Poolesville, Maryland Library
The male libriarian that took card when I walked in appeared overly friendly, walking quickly from tbe counter as he walked me toward a door I wasn't ready for. He smiled alot, and he liked his words. He used alot of them to get where he was going even if it was a otherwise simple distance. It was late in the day. Camp was still a question mark. I looked alot at the windows the way I do when I see no progress in exchange for daylight. After explaining what I was doing, I asked to use the computer. The man with overly dry lips under a head of good hair told me about policy. Sort of.
Being the same age bracket that I am, he filled in about his dreams far away in Montana that would never grow. Nodding understandingly, I waited. My peer was in charge. That was fine. This was his stack of books. He told me in many ways. I showed him my belly like a good dog, hoping he would grant me a little screen time. More words about policy came up, words about policy to come. In the end I was refused use to use the libriary system with a huge smile. This was a first...anywhere! Churches that didn't know me from Adam opened their doors, and laptops. People that took me in for the night when they saw me cross their fields let me use their computers. Of course I was told about his personal power to grant waivers, and how he had in the past. I was not directly told why he wouldn't help me, except that he didn't want to.
"Ain't that somethin' though," asked the angled clerk?
"What's that," I asked in a even disconnected tone, my body already wanting to get ouside, away from this man?

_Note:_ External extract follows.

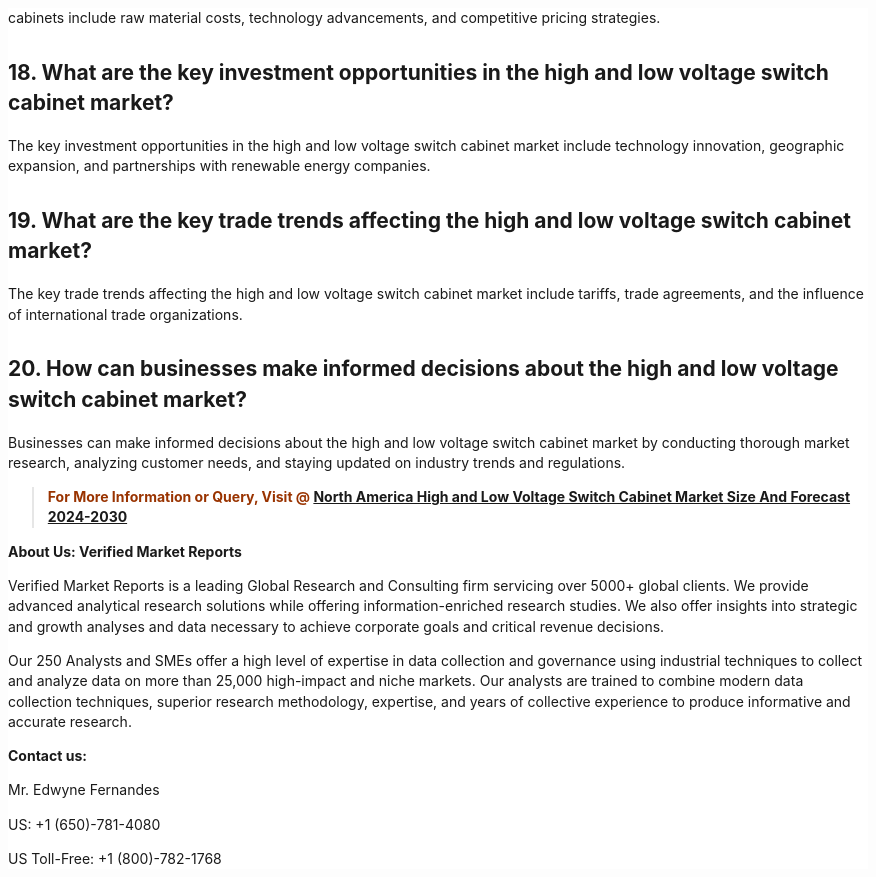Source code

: cabinets include raw material costs, technology advancements, and competitive pricing strategies.</p><h2>18. What are the key investment opportunities in the high and low voltage switch cabinet market?</div><div></h2><p>The key investment opportunities in the high and low voltage switch cabinet market include technology innovation, geographic expansion, and partnerships with renewable energy companies.</p><h2>19. What are the key trade trends affecting the high and low voltage switch cabinet market?</div><div></h2><p>The key trade trends affecting the high and low voltage switch cabinet market include tariffs, trade agreements, and the influence of international trade organizations.</p><h2>20. How can businesses make informed decisions about the high and low voltage switch cabinet market?</div><div></h2><p>Businesses can make informed decisions about the high and low voltage switch cabinet market by conducting thorough market research, analyzing customer needs, and staying updated on industry trends and regulations.</p></body></html></p><blockquote><p><span style="color: #993300;"><strong>For More Information or Query, Visit @ <a href="https://www.verifiedmarketreports.com/product/high-and-low-voltage-switch-cabinet-market/">North America High and Low Voltage Switch Cabinet Market Size And Forecast 2024-2030</a></strong></span></p></blockquote><p><strong>About Us: Verified Market Reports</strong></p><p>Verified Market Reports is a leading Global Research and Consulting firm servicing over 5000+ global clients. We provide advanced analytical research solutions while offering information-enriched research studies. We also offer insights into strategic and growth analyses and data necessary to achieve corporate goals and critical revenue decisions.</p><p>Our 250 Analysts and SMEs offer a high level of expertise in data collection and governance using industrial techniques to collect and analyze data on more than 25,000 high-impact and niche markets. Our analysts are trained to combine modern data collection techniques, superior research methodology, expertise, and years of collective experience to produce informative and accurate research.</p><p><strong>Contact us:</strong></p><p>Mr. Edwyne Fernandes</p><p>US: +1 (650)-781-4080</p><p>US Toll-Free: +1 (800)-782-1768</p>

"You can't use my computer, but I have your card here. Well, I can look up your sight any time I want to." He smiled like he had come up with a clever joke.
"Yeah, that's somthin' all right." I put my smile under my shoe. As I was turning to leave, night stealing all visable paths into the trees, my new 'friend' still tried to ask me more about my walk. A personal extra from me to him. I spoke a little until I internally yelled at myself for being too nice. I cut it there. He tried to tell me more stories he thought I still had a ear to hear.
In the end, I found camp a few miles away from town, where good water ran through the long bent yellow grass. It was in a hurry much like my own. No hurry. Listening to the geese come in on the pond through the trees, one poor bird kept complaining, then settled. I thought about the man that had to control who touched the keyboard. I didn't miss his type. Never would. Then I put him down in the water, forgeting about talk over fees, being a resident, the (un)Patriot Act(?), new state controls.
When it all settled on the bottom where the stones sat together in the center of the three foot wide of water, I pushed my hands into the brook to wash my face into the cold numbing I have come to love. As the water fell back to itself, I could see nothing in the waters. Night was coming alive.